(DATA begins)

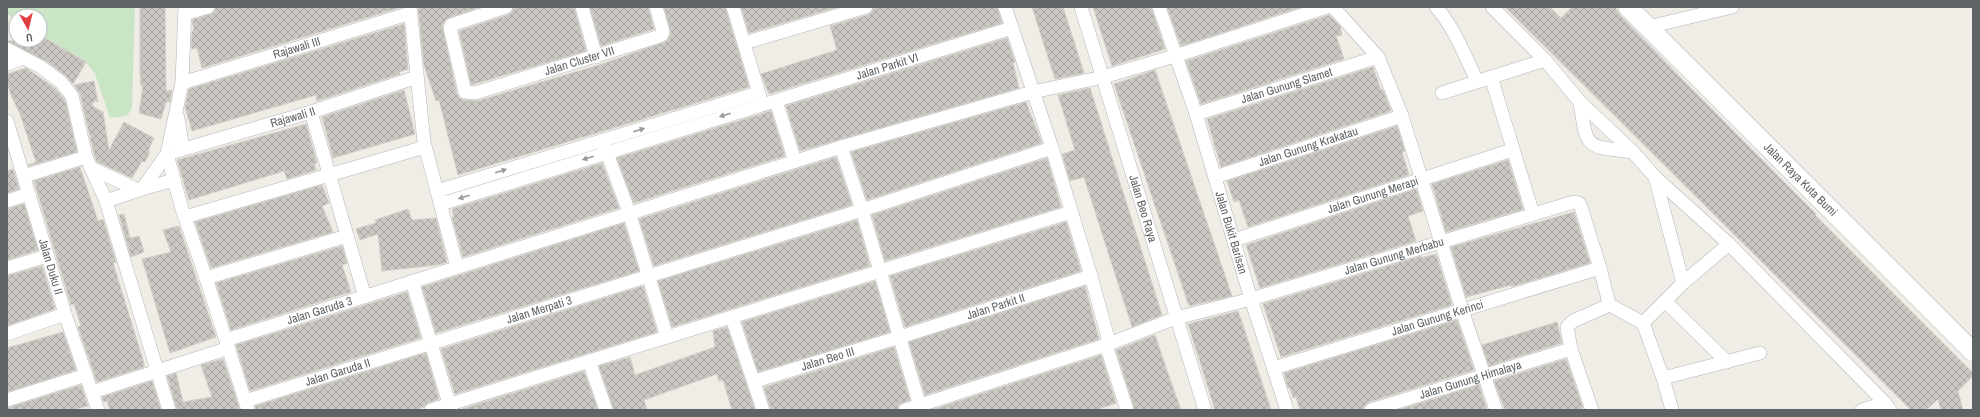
<svg xmlns="http://www.w3.org/2000/svg" width="1980" height="417" font-family="'Archivo Narrow',sans-serif">
<style>
.grass{fill:#c9e5c5}
.building{fill:url(#building-cross-hatch);stroke:#d4cec6}
.lines{fill:none;stroke-linecap:round;stroke-linejoin:round}
.street-casing{stroke:#b2b5b8;stroke-width:14}
.secondary-casing{stroke:#b3b7bb;stroke-width:20}
.street{stroke:#fff;stroke-width:13}
.secondary{stroke:#fff;stroke-width:19}
.oneway{fill:#969a9c}
.labels{text-anchor:middle;stroke-width:3;stroke-linejoin:round;paint-order:stroke}
.street-label{font-size:12px;fill:#5e6366;stroke:#fff}
</style>
<defs>
<pattern id="building-cross-hatch" width="8" height="8" patternUnits="userSpaceOnUse"><rect width="8" height="8" fill="#cbc8c3"/><path d="M0 0l8 8M0 8l8-8" fill="none" stroke="#a8a6a2"/></pattern>
</defs>
<rect width="100%" height="100%" fill="#f0ede7"/>
<!-- grass -->
<polygon class="grass" points="7,7 135,7 132,108 127,116 110,118 95,74 86,62 40,34 40,16 16,16 16,20 7,14"/>
<!-- building -->
<g class="building">
<polygon points="140,7 165,7 166,91 172,90 170,102 166,102 161,119 139,113 143,86 141,86 140,73"/>
<polygon points="216,7 402,7 202,68 197,48 192,49 191,46 192,31 194,31 192,20 211,14 214,12"/>
<polygon points="418,7 480,7 448,18 442,25 457,94 459,98 464,100 477,101 599,65 665,42 668,40 671,33 664,7 725,7 749,87 458,175 439,100 436,101 424,65"/>
<polygon points="514,7 574,7 586,51 471,85 459,31 508,15 512,12"/>
<polygon points="590,7 648,7 654,29 601,46"/>
<polygon points="741,7 838,7 749,33"/>
<polygon points="874,7 997,7 1002,23 769,94 761,74 837,50 830,26 868,15 872,12"/>
<polygon points="1032,7 1063,7 1084,73 1055,79"/>
<polygon points="1093,7 1151,7 1165,49 1112,66"/>
<polygon points="1167,7 1301,7 1181,46"/>
<polygon points="1505,7 1550,7 1561,18 1572,7 1615,7 1620,15 1684,81 1816,214 1815,215 1973,373 1973,376 1958,391 1963,410 1941,410 1938,399 1926,410 1911,410"/>
<polygon points="1329,15 1340,26 1342,35 1336,36 1344,59 1201,104 1186,61"/>
<polygon points="404,24 408,69 399,72 400,74 317,101 316,95 192,131 185,107 189,89"/>
<polygon points="40,35 86,62 73,84 66,76 46,61 7,41 40,40"/>
<polygon points="1007,38 1015,62 1013,63 1019,88 800,151 786,106"/>
<polygon points="1373,67 1381,90 1383,90 1391,111 1221,167 1207,119"/>
<polygon points="26,68 55,88 65,100 77,152 29,166 28,165 36,162 20,114 11,95 7,82 7,74"/>
<polygon points="1155,70 1232,296 1189,306 1114,84"/>
<polygon points="94,81 98,102 94,101 92,106 103,112 109,150 124,122 154,138 148,151 150,152 145,162 142,161 132,178 97,162 94,154 80,94 74,85"/>
<polygon points="1090,88 1162,315 1132,327 1084,177 1070,181 1062,154 1075,150 1058,95"/>
<polygon points="404,90 415,134 333,158 322,117"/>
<polygon points="1026,102 1042,143 867,200 851,152"/>
<polygon points="771,111 785,156 634,203 617,158"/>
<polygon points="306,124 317,163 314,164 316,170 287,179 284,171 189,200 177,160"/>
<polygon points="1397,126 1405,151 1402,152 1409,175 1248,227 1239,200 1234,202 1227,181"/>
<polygon points="836,157 852,205 654,266 639,219"/>
<polygon points="1047,158 1061,207 885,261 872,215"/>
<polygon points="1508,160 1523,209 1446,232 1432,184"/>
<polygon points="602,163 619,208 463,257 452,217 454,217 452,209"/>
<polygon points="80,167 98,221 103,219 116,262 113,263 144,363 144,367 97,382 78,327 81,326 74,304 71,305 34,181"/>
<polygon points="13,169 19,189 7,193 7,171"/>
<polygon points="322,185 329,203 322,206 333,232 211,268 195,222"/>
<polygon points="1416,189 1423,211 1408,216 1416,241 1260,288 1246,245"/>
<polygon points="24,204 38,250 7,260 7,209"/>
<polygon points="408,209 412,220 436,218 447,262 437,265 382,271 378,234 360,240 356,229 376,223 375,220"/>
<polygon points="1574,212 1590,263 1511,287 1511,285 1466,297 1451,247"/>
<polygon points="124,214 130,238 139,236 144,252 131,257 119,215"/>
<polygon points="857,220 870,266 672,327 658,281"/>
<polygon points="1066,222 1081,271 905,327 890,276"/>
<polygon points="624,223 639,271 436,333 422,287"/>
<polygon points="179,226 216,337 170,353 142,259 171,252 163,230"/>
<polygon points="342,246 347,263 342,265 351,292 231,330 216,283"/>
<polygon points="1436,254 1452,305 1281,357 1263,304 1421,256 1421,258"/>
<polygon points="42,266 55,309 7,326 7,276"/>
<polygon points="875,281 890,332 758,372 742,322"/>
<polygon points="643,286 657,332 455,394 441,349"/>
<polygon points="1085,286 1099,339 925,395 909,342"/>
<polygon points="407,292 421,338 250,391 236,345"/>
<polygon points="1238,311 1243,325 1271,410 1215,410 1188,324"/>
<polygon points="1457,320 1474,370 1369,402 1365,405 1363,410 1300,410 1296,397 1293,398 1290,388 1288,388 1284,373"/>
<polygon points="1557,322 1562,343 1489,366 1482,345"/>
<polygon points="727,327 755,410 732,410 723,380 719,381 717,374 644,400 647,410 614,410 599,366 630,357 635,375 715,347 713,331"/>
<polygon points="63,332 76,370 7,392 7,348"/>
<polygon points="1155,335 1172,385 1181,410 1135,410 1116,350"/>
<polygon points="894,347 910,400 899,404 897,410 771,410 764,387"/>
<polygon points="426,353 439,399 428,403 424,407 414,410 256,410 255,406"/>
<polygon points="1101,355 1116,403 1096,410 931,410"/>
<polygon points="223,359 240,410 177,410 167,376 176,373 183,402 212,397 201,365"/>
<polygon points="1566,359 1583,408 1578,410 1505,410 1494,381"/>
<polygon points="584,371 598,410 462,410 462,409"/>
<polygon points="152,381 161,410 110,410 107,401 104,402 102,397"/>
<polygon points="81,385 88,406 71,410 7,410 7,408"/>
<polygon points="1479,385 1487,410 1398,410"/>
</g>
<g class="lines">
<!-- street casing -->
<g class="street-casing">
<g id="street">
<polyline points="410,7 424,142 457,267"/>
<path id="s1" d="M506,7L451,25L450,28L465,92L475,93L657,37L662,35L663,31L656,7"/>
<polyline points="582,7 596,57"/>
<polyline points="733,7 761,100"/>
<polyline points="1005,7 1052,148 1091,276 1108,338 1106,345 1127,410"/>
<path id="s2" d="M1081,7L1205,410"/>
<path id="s3" d="M1159,7L1196,114L1251,299L1287,410"/>
<polyline points="1333,7 1378,57 1402,116 1462,310 1496,410"/>
<path d="M1436,7C1454,27 1465,56 1477,81"/>
<polyline points="1492,7 1545,60 1580,102 1633,152 1655,177 1729,244 1885,403 1890,410"/>
<polyline points="185,14 208,7"/>
<polyline points="1648,27 1732,7"/>
<polyline points="744,43 866,7"/>
<polyline points="7,49 41,67 61,82 72,96 86,157 106,201 169,410"/>
<polyline points="7,64 24,58"/>
<polyline points="1491,77 1533,214"/>
<path id="s4" d="M182,83L411,13"/>
<polyline points="1442,93 1545,60"/>
<polyline points="776,101 795,161"/>
<path d="M1580,102C1587,150 1585,146 1633,152"/>
<polyline points="311,112 365,297"/>
<path id="s5" d="M1196,114L1378,57"/>
<polyline points="178,118 183,149"/>
<path id="s6" d="M7,121L65,314L98,410"/>
<polyline points="604,145 629,212 667,337"/>
<polyline points="841,147 862,210 921,410"/>
<path id="s7" d="M167,154L311,112L417,77"/>
<polyline points="167,154 174,180"/>
<polyline points="91,168 138,190"/>
<polyline points="24,176 86,157"/>
<path id="s8" d="M1215,177L1402,116"/>
<polyline points="1655,177 1683,283"/>
<polyline points="142,189 167,154 182,83 185,7"/>
<polyline points="437,191 758,93"/>
<polyline points="7,201 29,194"/>
<polyline points="106,201 142,189 174,180 182,209 206,278 248,410"/>
<path id="s9" d="M441,204L1012,28"/>
<polyline points="185,217 425,147"/>
<path id="s10" d="M1234,240L1512,150"/>
<polyline points="7,268 47,256"/>
<polyline points="206,278 347,236"/>
<polyline points="412,281 451,410"/>
<polyline points="1665,301 1727,362"/>
<polyline points="1608,304 1643,323"/>
<polyline points="732,318 763,410"/>
<polyline points="7,334 65,314"/>
<path id="s11" d="M226,340L841,147L1033,92L1103,77L1175,56L1327,7"/>
<polyline points="589,361 606,410"/>
<path id="s12" d="M1274,368L1600,268"/>
<polyline points="1663,378 1760,353"/>
<path id="s13" d="M755,381L900,337L1091,276"/>
<polyline points="92,392 229,348"/>
<polyline points="7,400 86,375"/>
<path id="s14" d="M245,401L862,210L1052,148"/>
<polyline points="431,410 1071,212"/>
<path id="s15" d="M905,410L1106,345L1176,318L1251,299L1574,202L1579,203L1581,207L1600,268L1608,299V304L1605,307L1573,321L1567,327L1571,349L1592,410"/>
<path id="s16" d="M1371,410L1571,349"/>
<polyline points="1672,410 1663,378 1643,323 1683,283 1729,244"/>
<polyline points="1862,410 1885,403"/>
</g>
</g>
<!-- secondary casing -->
<g class="secondary-casing">
<g id="secondary">
<path id="s17" d="M1628,7L1973,352"/>
</g>
</g>
<!-- street -->
<use href="#street" class="street"/>
<!-- secondary -->
<use href="#secondary" class="secondary"/>
</g>
<!-- one-way arrows -->
<defs><path id="oneway-solid" d="M-6-.8H1V-3.2L6.5 0L1 3.2V.8H-6Z"/></defs>
<g class="oneway">
<use href="#oneway-solid" transform="translate(725 115) rotate(163)"/>
<use href="#oneway-solid" transform="translate(639 130) rotate(-17)"/>
<use href="#oneway-solid" transform="translate(588 158) rotate(163)"/>
<use href="#oneway-solid" transform="translate(501 171) rotate(-17)"/>
<use href="#oneway-solid" transform="translate(464 197) rotate(163)"/>
</g>
<g class="labels">
<!-- street labels -->
<g class="street-label">
<text dy="4" stroke="none"><textPath href="#s4" startOffset="120">Rajawali III</textPath></text>
<text dy="4" stroke="none"><textPath href="#s1" startOffset="246">Jalan Cluster VII</textPath></text>
<text dy="4" stroke="none"><textPath href="#s9" startOffset="467">Jalan Parkit VI</textPath></text>
<text dy="4" stroke="none"><textPath href="#s5" startOffset="95">Jalan Gunung Slamet</textPath></text>
<text dy="4" stroke="none"><textPath href="#s7" startOffset="131">Rajawali II</textPath></text>
<text dy="4" stroke="none"><textPath href="#s8" startOffset="98">Jalan Gunung Krakatau</textPath></text>
<text dy="4" stroke="none"><textPath href="#s17" startOffset="244">Jalan Raya Kuta Bumi</textPath></text>
<text dy="4" stroke="none"><textPath href="#s10" startOffset="146">Jalan Gunung Merapi</textPath></text>
<text dy="4" stroke="none"><textPath href="#s2" startOffset="211">Jalan Beo Raya</textPath></text>
<text dy="4" stroke="none"><textPath href="#s3" startOffset="237">Jalan Bukit Barisan</textPath></text>
<text dy="4" stroke="none"><textPath href="#s15" startOffset="513">Jalan Gunung Merbabu</textPath></text>
<text dy="4" stroke="none"><textPath href="#s6" startOffset="152">Jalan Duku II</textPath></text>
<text dy="4" stroke="none"><textPath href="#s13" startOffset="252">Jalan Parkit II</textPath></text>
<text dy="4" stroke="none"><textPath href="#s14" startOffset="308">Jalan Merpati 3</textPath></text>
<text dy="4" stroke="none"><textPath href="#s11" startOffset="98">Jalan Garuda 3</textPath></text>
<text dy="4" stroke="none"><textPath href="#s12" startOffset="171">Jalan Gunung Kerinci</textPath></text>
<text dy="4" stroke="none"><textPath href="#s13" startOffset="76">Jalan Beo III</textPath></text>
<text dy="4" stroke="none"><textPath href="#s14" startOffset="97">Jalan Garuda II</textPath></text>
<text dy="4" stroke="none"><textPath href="#s16" startOffset="104">Jalan Gunung Himalaya</textPath></text>
</g>
</g>
<!-- border -->
<rect width="1980" height="417" fill="none" stroke="#5e6366" stroke-width="16"/>
<!-- north arrow -->
<g transform="translate(28 28) rotate(172)"><circle r="19" fill="#ffffff" stroke="#bfc1c2"/>
<path d="M0-3L7 15L0 10L-7 15Z" fill="#e03d41"/>
<text y="-6" font-size="11" font-weight="bold" text-anchor="middle" fill="#5e6366">U</text>
</g>
</svg>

(DATA ends)

• REQUIRED WORK:
Nothing but a number should be given: the count of lines in the entries that contain the word "hatch".

• PROBLEM SOLUTION:
2